In March 2001, about two hundred Vishwa Hindu Parishad (VHP) leaders allegedly burnt a copy of the holy Quran and tore up posters of Islamic shrines to protest against the destruction of Bamiyan statues by Afghanistan's ruling Taliban. The VHP protesters blocked traffic in an upmarket New Delhi neighbourhood as they danced around a burning copy of the Quran and threatened to destroy India's iconic mosque, Jama Masjid.

Advocate Abubakr Sabbaq, who defended the victims in the Supreme Court, told NewsClick, "The incident had happened on March 16, 2001, in Kanpur after Vishwa Hindu Parishad (VHP) burnt the holy Quran. Muslims across the country hold the protest to show their resistance in peaceful manner but in Kanpur turned violent where an ADM (Finance and Revenue) Chandra Prakash Pathak was killed.”

Loopholes in the Case

Talking about the loopholes in the police investigation, he said, "The incident had happened at 1.20 PM and the FIR was lodged at 8:15 PM in the night. The delay of six hours in the FIR raises many questions. Interestingly, 200-300 unknown persons were accused for the murder of Pathak, while only 4 were convicted. The second major loophole was that twenty days after the incident on April 5, 2001, police claimed that they recovered a bullet from Pathak's ash but in the post-mortem report showed that there was a single entry of bullet in the deceased’s body. Where did the second bullet come from? Moreover, after recovering the second bullet, the police neither noted it in the General Diary (GD) nor did they take any statement from eyewitnesses who had recovered the same. Police had also told that Pathak was killed from a distance of 200 m but how did they determine the shooter from such a distance.” 

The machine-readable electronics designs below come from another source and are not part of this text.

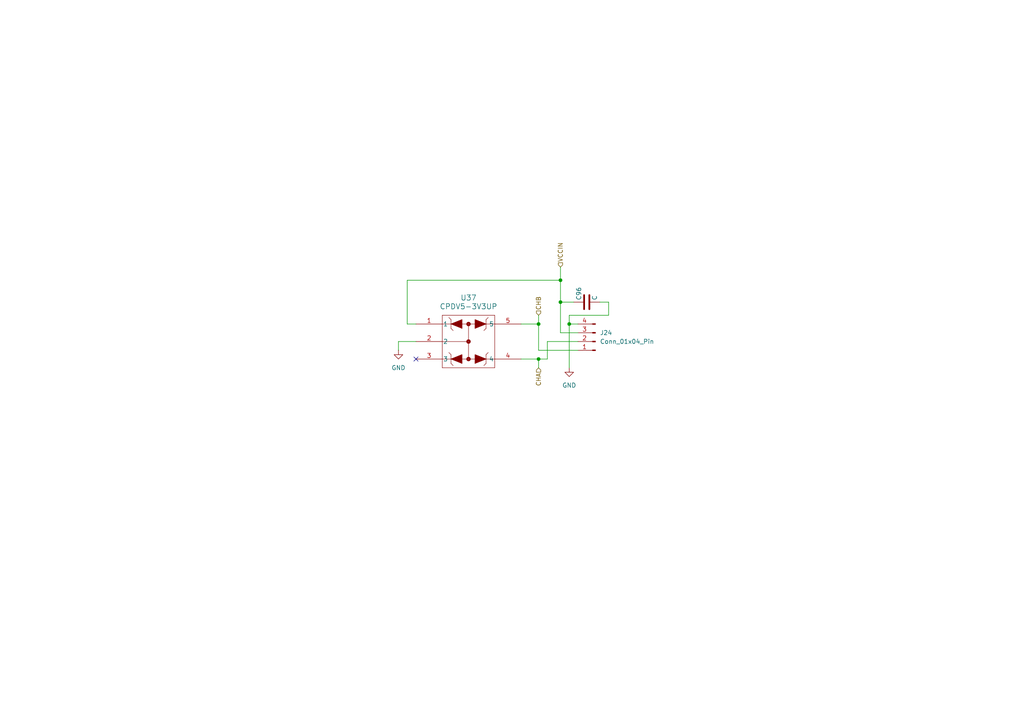
<source format=kicad_sch>
(kicad_sch
	(version 20250114)
	(generator "eeschema")
	(generator_version "9.0")
	(uuid "304f3368-0db8-447c-986f-0ef620c15caf")
	(paper "A4")
	
	(junction
		(at 156.21 104.14)
		(diameter 0)
		(color 0 0 0 0)
		(uuid "09c73ae3-6fbf-453e-93fb-99dc2c4a53ac")
	)
	(junction
		(at 165.1 93.98)
		(diameter 0)
		(color 0 0 0 0)
		(uuid "27c5e05e-8f20-4d0b-87e1-25b35cd54dc1")
	)
	(junction
		(at 162.56 87.63)
		(diameter 0)
		(color 0 0 0 0)
		(uuid "3e345270-292f-4569-9208-357df0ea9164")
	)
	(junction
		(at 162.56 81.28)
		(diameter 0)
		(color 0 0 0 0)
		(uuid "6999885a-c1f5-4c55-a264-3c4b1e09a428")
	)
	(junction
		(at 156.21 93.98)
		(diameter 0)
		(color 0 0 0 0)
		(uuid "dc12775b-ab0e-419d-911c-5bc6ea96f8e2")
	)
	(no_connect
		(at 120.65 104.14)
		(uuid "baf78029-7a77-415a-9355-2c3a27f76420")
	)
	(wire
		(pts
			(xy 115.57 99.06) (xy 115.57 101.6)
		)
		(stroke
			(width 0)
			(type default)
		)
		(uuid "17a1f476-bc66-449b-907d-61e0b08bcc4c")
	)
	(wire
		(pts
			(xy 166.37 87.63) (xy 162.56 87.63)
		)
		(stroke
			(width 0)
			(type default)
		)
		(uuid "1af3b638-4d2f-407f-a95e-5bf052a7ad21")
	)
	(wire
		(pts
			(xy 176.53 87.63) (xy 173.99 87.63)
		)
		(stroke
			(width 0)
			(type default)
		)
		(uuid "26f171cf-a280-42a8-8117-521a6403e875")
	)
	(wire
		(pts
			(xy 165.1 93.98) (xy 167.64 93.98)
		)
		(stroke
			(width 0)
			(type default)
		)
		(uuid "29332db1-1640-49aa-aecd-127a87b2661c")
	)
	(wire
		(pts
			(xy 162.56 81.28) (xy 162.56 87.63)
		)
		(stroke
			(width 0)
			(type default)
		)
		(uuid "2b588016-2b7d-4d49-ba9e-0ac1870f2574")
	)
	(wire
		(pts
			(xy 156.21 91.44) (xy 156.21 93.98)
		)
		(stroke
			(width 0)
			(type default)
		)
		(uuid "33d20492-0636-4e63-802e-a883563360fa")
	)
	(wire
		(pts
			(xy 165.1 93.98) (xy 165.1 106.68)
		)
		(stroke
			(width 0)
			(type default)
		)
		(uuid "39664106-1581-476f-b623-df079b1bd75b")
	)
	(wire
		(pts
			(xy 158.75 104.14) (xy 158.75 99.06)
		)
		(stroke
			(width 0)
			(type default)
		)
		(uuid "5250ea37-107e-4ed0-bc21-7f2c70bab9a5")
	)
	(wire
		(pts
			(xy 156.21 93.98) (xy 151.13 93.98)
		)
		(stroke
			(width 0)
			(type default)
		)
		(uuid "6279061d-9754-420c-aeb2-fb08dbf70262")
	)
	(wire
		(pts
			(xy 118.11 93.98) (xy 120.65 93.98)
		)
		(stroke
			(width 0)
			(type default)
		)
		(uuid "63b9917f-2f83-46ef-ac08-557fd65a8138")
	)
	(wire
		(pts
			(xy 162.56 87.63) (xy 162.56 96.52)
		)
		(stroke
			(width 0)
			(type default)
		)
		(uuid "6a9e3a26-3c62-4f7b-8ff1-1f70ce1dd5c2")
	)
	(wire
		(pts
			(xy 151.13 104.14) (xy 156.21 104.14)
		)
		(stroke
			(width 0)
			(type default)
		)
		(uuid "6b070d15-361a-41a1-899a-e86894b712b9")
	)
	(wire
		(pts
			(xy 118.11 81.28) (xy 118.11 93.98)
		)
		(stroke
			(width 0)
			(type default)
		)
		(uuid "77008c55-ccc9-4321-b833-ae4d2f52abf0")
	)
	(wire
		(pts
			(xy 158.75 99.06) (xy 167.64 99.06)
		)
		(stroke
			(width 0)
			(type default)
		)
		(uuid "8bc3564f-e7c6-4efb-8c9b-eea909820991")
	)
	(wire
		(pts
			(xy 165.1 91.44) (xy 165.1 93.98)
		)
		(stroke
			(width 0)
			(type default)
		)
		(uuid "99e1ef46-2f31-4df9-9dd3-5eb0833f8986")
	)
	(wire
		(pts
			(xy 156.21 101.6) (xy 156.21 93.98)
		)
		(stroke
			(width 0)
			(type default)
		)
		(uuid "9fb107d0-8c32-421d-93f8-ea68fa5daacf")
	)
	(wire
		(pts
			(xy 167.64 101.6) (xy 156.21 101.6)
		)
		(stroke
			(width 0)
			(type default)
		)
		(uuid "a5fb56ed-5cc2-4052-8c1e-7f44054f556b")
	)
	(wire
		(pts
			(xy 176.53 91.44) (xy 165.1 91.44)
		)
		(stroke
			(width 0)
			(type default)
		)
		(uuid "b1bd95bb-9da2-465d-a281-4f981744147d")
	)
	(wire
		(pts
			(xy 176.53 87.63) (xy 176.53 91.44)
		)
		(stroke
			(width 0)
			(type default)
		)
		(uuid "bba7fd2d-892e-4b48-ad48-0c29b521400c")
	)
	(wire
		(pts
			(xy 162.56 96.52) (xy 167.64 96.52)
		)
		(stroke
			(width 0)
			(type default)
		)
		(uuid "bc2243a9-3989-4c2c-bde0-3d227ef62123")
	)
	(wire
		(pts
			(xy 120.65 99.06) (xy 115.57 99.06)
		)
		(stroke
			(width 0)
			(type default)
		)
		(uuid "d5144312-79b0-4417-81fa-ae5d12674e55")
	)
	(wire
		(pts
			(xy 156.21 104.14) (xy 158.75 104.14)
		)
		(stroke
			(width 0)
			(type default)
		)
		(uuid "e3bfc049-1cd3-4da1-8dd2-26b8afee3d88")
	)
	(wire
		(pts
			(xy 162.56 81.28) (xy 118.11 81.28)
		)
		(stroke
			(width 0)
			(type default)
		)
		(uuid "e54751e0-9102-409b-abbd-c09e06b3bfa9")
	)
	(wire
		(pts
			(xy 156.21 104.14) (xy 156.21 106.68)
		)
		(stroke
			(width 0)
			(type default)
		)
		(uuid "ee24f608-d0f8-4e68-becb-db3677cdb743")
	)
	(wire
		(pts
			(xy 162.56 77.47) (xy 162.56 81.28)
		)
		(stroke
			(width 0)
			(type default)
		)
		(uuid "fba04cf2-5251-40e2-9577-9aaa4f5fba22")
	)
	(hierarchical_label "CHB"
		(shape input)
		(at 156.21 91.44 90)
		(effects
			(font
				(size 1.27 1.27)
			)
			(justify left)
		)
		(uuid "031b7a15-0cab-4304-811d-c62f5ae8b8d2")
	)
	(hierarchical_label "VCCIN"
		(shape input)
		(at 162.56 77.47 90)
		(effects
			(font
				(size 1.27 1.27)
			)
			(justify left)
		)
		(uuid "12ffec7e-4cab-4c67-89d9-a265f8e341a3")
	)
	(hierarchical_label "CHA"
		(shape input)
		(at 156.21 106.68 270)
		(effects
			(font
				(size 1.27 1.27)
			)
			(justify right)
		)
		(uuid "c2b89861-540d-4c0f-afa3-84cf43ee2f0d")
	)
	(symbol
		(lib_id "power:GND")
		(at 165.1 106.68 0)
		(unit 1)
		(exclude_from_sim no)
		(in_bom yes)
		(on_board yes)
		(dnp no)
		(fields_autoplaced yes)
		(uuid "25e51f5e-98dc-4747-b843-76571596cb66")
		(property "Reference" "#PWR0172"
			(at 165.1 113.03 0)
			(effects
				(font
					(size 1.27 1.27)
				)
				(hide yes)
			)
		)
		(property "Value" "GND"
			(at 165.1 111.76 0)
			(effects
				(font
					(size 1.27 1.27)
				)
			)
		)
		(property "Footprint" ""
			(at 165.1 106.68 0)
			(effects
				(font
					(size 1.27 1.27)
				)
				(hide yes)
			)
		)
		(property "Datasheet" ""
			(at 165.1 106.68 0)
			(effects
				(font
					(size 1.27 1.27)
				)
				(hide yes)
			)
		)
		(property "Description" "Power symbol creates a global label with name \"GND\" , ground"
			(at 165.1 106.68 0)
			(effects
				(font
					(size 1.27 1.27)
				)
				(hide yes)
			)
		)
		(pin "1"
			(uuid "d2e65a62-bb6f-4731-a822-e59b4dfd2bfc")
		)
		(instances
			(project "pcb"
				(path "/a3d12dc7-033a-4c99-b909-7e1454b0334e/e8cf6190-eb38-4315-837d-fd912537e657/1daec1bb-1e25-4597-bd5b-fbf1737ba0f5"
					(reference "#PWR0176")
					(unit 1)
				)
				(path "/a3d12dc7-033a-4c99-b909-7e1454b0334e/e8cf6190-eb38-4315-837d-fd912537e657/356a60bf-44bd-4e94-9202-d3d55028cccc"
					(reference "#PWR0178")
					(unit 1)
				)
				(path "/a3d12dc7-033a-4c99-b909-7e1454b0334e/e8cf6190-eb38-4315-837d-fd912537e657/4cbb4657-8977-47b3-965b-fac9beef0131"
					(reference "#PWR0172")
					(unit 1)
				)
				(path "/a3d12dc7-033a-4c99-b909-7e1454b0334e/e8cf6190-eb38-4315-837d-fd912537e657/7b90efb8-620c-4e3c-95fe-c38a7c5eb0e1"
					(reference "#PWR0174")
					(unit 1)
				)
			)
		)
	)
	(symbol
		(lib_id "power:GND")
		(at 115.57 101.6 0)
		(unit 1)
		(exclude_from_sim no)
		(in_bom yes)
		(on_board yes)
		(dnp no)
		(fields_autoplaced yes)
		(uuid "6e6f9d59-db6c-4fb9-995b-7eebfc4650d2")
		(property "Reference" "#PWR0171"
			(at 115.57 107.95 0)
			(effects
				(font
					(size 1.27 1.27)
				)
				(hide yes)
			)
		)
		(property "Value" "GND"
			(at 115.57 106.68 0)
			(effects
				(font
					(size 1.27 1.27)
				)
			)
		)
		(property "Footprint" ""
			(at 115.57 101.6 0)
			(effects
				(font
					(size 1.27 1.27)
				)
				(hide yes)
			)
		)
		(property "Datasheet" ""
			(at 115.57 101.6 0)
			(effects
				(font
					(size 1.27 1.27)
				)
				(hide yes)
			)
		)
		(property "Description" "Power symbol creates a global label with name \"GND\" , ground"
			(at 115.57 101.6 0)
			(effects
				(font
					(size 1.27 1.27)
				)
				(hide yes)
			)
		)
		(pin "1"
			(uuid "6f1e9bbc-e6e6-4bc2-a07c-32d8ee1ac636")
		)
		(instances
			(project "pcb"
				(path "/a3d12dc7-033a-4c99-b909-7e1454b0334e/e8cf6190-eb38-4315-837d-fd912537e657/1daec1bb-1e25-4597-bd5b-fbf1737ba0f5"
					(reference "#PWR0175")
					(unit 1)
				)
				(path "/a3d12dc7-033a-4c99-b909-7e1454b0334e/e8cf6190-eb38-4315-837d-fd912537e657/356a60bf-44bd-4e94-9202-d3d55028cccc"
					(reference "#PWR0177")
					(unit 1)
				)
				(path "/a3d12dc7-033a-4c99-b909-7e1454b0334e/e8cf6190-eb38-4315-837d-fd912537e657/4cbb4657-8977-47b3-965b-fac9beef0131"
					(reference "#PWR0171")
					(unit 1)
				)
				(path "/a3d12dc7-033a-4c99-b909-7e1454b0334e/e8cf6190-eb38-4315-837d-fd912537e657/7b90efb8-620c-4e3c-95fe-c38a7c5eb0e1"
					(reference "#PWR0173")
					(unit 1)
				)
			)
		)
	)
	(symbol
		(lib_id "Connector:Conn_01x04_Pin")
		(at 172.72 99.06 180)
		(unit 1)
		(exclude_from_sim no)
		(in_bom yes)
		(on_board yes)
		(dnp no)
		(fields_autoplaced yes)
		(uuid "ba8ce248-543c-4af8-add0-4f4be3888e24")
		(property "Reference" "J22"
			(at 173.99 96.5199 0)
			(effects
				(font
					(size 1.27 1.27)
				)
				(justify right)
			)
		)
		(property "Value" "Conn_01x04_Pin"
			(at 173.99 99.0599 0)
			(effects
				(font
					(size 1.27 1.27)
				)
				(justify right)
			)
		)
		(property "Footprint" ""
			(at 172.72 99.06 0)
			(effects
				(font
					(size 1.27 1.27)
				)
				(hide yes)
			)
		)
		(property "Datasheet" "~"
			(at 172.72 99.06 0)
			(effects
				(font
					(size 1.27 1.27)
				)
				(hide yes)
			)
		)
		(property "Description" "Generic connector, single row, 01x04, script generated"
			(at 172.72 99.06 0)
			(effects
				(font
					(size 1.27 1.27)
				)
				(hide yes)
			)
		)
		(pin "4"
			(uuid "a7277d8a-7b4e-41c6-8916-a699b2260e3e")
		)
		(pin "3"
			(uuid "f9c73819-287d-40ee-8ad5-e979a6c9bcc1")
		)
		(pin "2"
			(uuid "47e4ee0d-1559-45e4-aa34-14d04a0e1c69")
		)
		(pin "1"
			(uuid "b4c513ce-d53f-4904-ad08-acfd0a6b963c")
		)
		(instances
			(project "pcb"
				(path "/a3d12dc7-033a-4c99-b909-7e1454b0334e/e8cf6190-eb38-4315-837d-fd912537e657/1daec1bb-1e25-4597-bd5b-fbf1737ba0f5"
					(reference "J24")
					(unit 1)
				)
				(path "/a3d12dc7-033a-4c99-b909-7e1454b0334e/e8cf6190-eb38-4315-837d-fd912537e657/356a60bf-44bd-4e94-9202-d3d55028cccc"
					(reference "J25")
					(unit 1)
				)
				(path "/a3d12dc7-033a-4c99-b909-7e1454b0334e/e8cf6190-eb38-4315-837d-fd912537e657/4cbb4657-8977-47b3-965b-fac9beef0131"
					(reference "J22")
					(unit 1)
				)
				(path "/a3d12dc7-033a-4c99-b909-7e1454b0334e/e8cf6190-eb38-4315-837d-fd912537e657/7b90efb8-620c-4e3c-95fe-c38a7c5eb0e1"
					(reference "J23")
					(unit 1)
				)
			)
		)
	)
	(symbol
		(lib_id "CPDV5:CPDV5-3V3UP")
		(at 120.65 93.98 0)
		(unit 1)
		(exclude_from_sim no)
		(in_bom yes)
		(on_board yes)
		(dnp no)
		(fields_autoplaced yes)
		(uuid "cee4f62c-1f2d-4a9d-8a01-f1afa1a005e1")
		(property "Reference" "U35"
			(at 135.89 86.36 0)
			(effects
				(font
					(size 1.524 1.524)
				)
			)
		)
		(property "Value" "CPDV5-3V3UP"
			(at 135.89 88.9 0)
			(effects
				(font
					(size 1.524 1.524)
				)
			)
		)
		(property "Footprint" "SOT353_CPDV5_CIP"
			(at 120.65 93.98 0)
			(effects
				(font
					(size 1.27 1.27)
					(italic yes)
				)
				(hide yes)
			)
		)
		(property "Datasheet" "CPDV5-3V3UP"
			(at 120.65 93.98 0)
			(effects
				(font
					(size 1.27 1.27)
					(italic yes)
				)
				(hide yes)
			)
		)
		(property "Description" ""
			(at 120.65 93.98 0)
			(effects
				(font
					(size 1.27 1.27)
				)
				(hide yes)
			)
		)
		(pin "3"
			(uuid "e8d886b0-cdc2-49c7-8f58-435978526969")
		)
		(pin "2"
			(uuid "fc8ea7a0-2745-4cb5-9a94-ee54009e082a")
		)
		(pin "1"
			(uuid "46da9f09-6b9c-41bc-8532-71e89d353dc9")
		)
		(pin "5"
			(uuid "b701523c-de33-47ca-a734-5c5ee10c84b8")
		)
		(pin "4"
			(uuid "de8eb826-4dfc-46ce-8858-27b0658fc55e")
		)
		(instances
			(project "pcb"
				(path "/a3d12dc7-033a-4c99-b909-7e1454b0334e/e8cf6190-eb38-4315-837d-fd912537e657/1daec1bb-1e25-4597-bd5b-fbf1737ba0f5"
					(reference "U37")
					(unit 1)
				)
				(path "/a3d12dc7-033a-4c99-b909-7e1454b0334e/e8cf6190-eb38-4315-837d-fd912537e657/356a60bf-44bd-4e94-9202-d3d55028cccc"
					(reference "U34")
					(unit 1)
				)
				(path "/a3d12dc7-033a-4c99-b909-7e1454b0334e/e8cf6190-eb38-4315-837d-fd912537e657/4cbb4657-8977-47b3-965b-fac9beef0131"
					(reference "U35")
					(unit 1)
				)
				(path "/a3d12dc7-033a-4c99-b909-7e1454b0334e/e8cf6190-eb38-4315-837d-fd912537e657/7b90efb8-620c-4e3c-95fe-c38a7c5eb0e1"
					(reference "U36")
					(unit 1)
				)
			)
		)
	)
	(symbol
		(lib_id "Device:C")
		(at 170.18 87.63 270)
		(unit 1)
		(exclude_from_sim no)
		(in_bom yes)
		(on_board yes)
		(dnp no)
		(uuid "f17ab2e5-5e15-438a-9970-4e814415a2fe")
		(property "Reference" "C94"
			(at 167.894 87.122 0)
			(effects
				(font
					(size 1.27 1.27)
				)
				(justify right)
			)
		)
		(property "Value" "C"
			(at 172.466 87.122 0)
			(effects
				(font
					(size 1.27 1.27)
				)
				(justify right)
			)
		)
		(property "Footprint" ""
			(at 166.37 88.5952 0)
			(effects
				(font
					(size 1.27 1.27)
				)
				(hide yes)
			)
		)
		(property "Datasheet" "~"
			(at 170.18 87.63 0)
			(effects
				(font
					(size 1.27 1.27)
				)
				(hide yes)
			)
		)
		(property "Description" "Unpolarized capacitor"
			(at 170.18 87.63 0)
			(effects
				(font
					(size 1.27 1.27)
				)
				(hide yes)
			)
		)
		(pin "2"
			(uuid "301cadd7-0a25-47cb-87f9-7dfae1a40263")
		)
		(pin "1"
			(uuid "6eb2753f-936a-47b8-9f82-b713252b0649")
		)
		(instances
			(project "pcb"
				(path "/a3d12dc7-033a-4c99-b909-7e1454b0334e/e8cf6190-eb38-4315-837d-fd912537e657/1daec1bb-1e25-4597-bd5b-fbf1737ba0f5"
					(reference "C96")
					(unit 1)
				)
				(path "/a3d12dc7-033a-4c99-b909-7e1454b0334e/e8cf6190-eb38-4315-837d-fd912537e657/356a60bf-44bd-4e94-9202-d3d55028cccc"
					(reference "C97")
					(unit 1)
				)
				(path "/a3d12dc7-033a-4c99-b909-7e1454b0334e/e8cf6190-eb38-4315-837d-fd912537e657/4cbb4657-8977-47b3-965b-fac9beef0131"
					(reference "C94")
					(unit 1)
				)
				(path "/a3d12dc7-033a-4c99-b909-7e1454b0334e/e8cf6190-eb38-4315-837d-fd912537e657/7b90efb8-620c-4e3c-95fe-c38a7c5eb0e1"
					(reference "C95")
					(unit 1)
				)
			)
		)
	)
)

</source>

Wasif struggled for seventeen years to get justice. During the eight years of his stay in jail, since August 4, 2001, till August 12, 2009, he lost his father.  Syed Haider Ali Jafri, Wasif’s father was a recipient of the Sahitya Academy Award for his translation work. Coming from an educated background, Wasif had never imagined that he would see horrible days in his life. "There was no criminal record in my family, but still I was arrested,” he told NewsClick. Now, Wasif is gearing up for a legal battle demanding compensation for his wrongful conviction in the case. 

When asked about his feelings after the judgement, Wasif said, "Seventeen years of my life have faded away. The accountability of those who falsely framed us should be decided, otherwise the judgement would be considered as ‘incomplete'. Those people should be punished for destroying our lives."

This case is just another example of how several anti-terrorism laws, including the UAPA, have made it easier to target Muslims and marginalised people.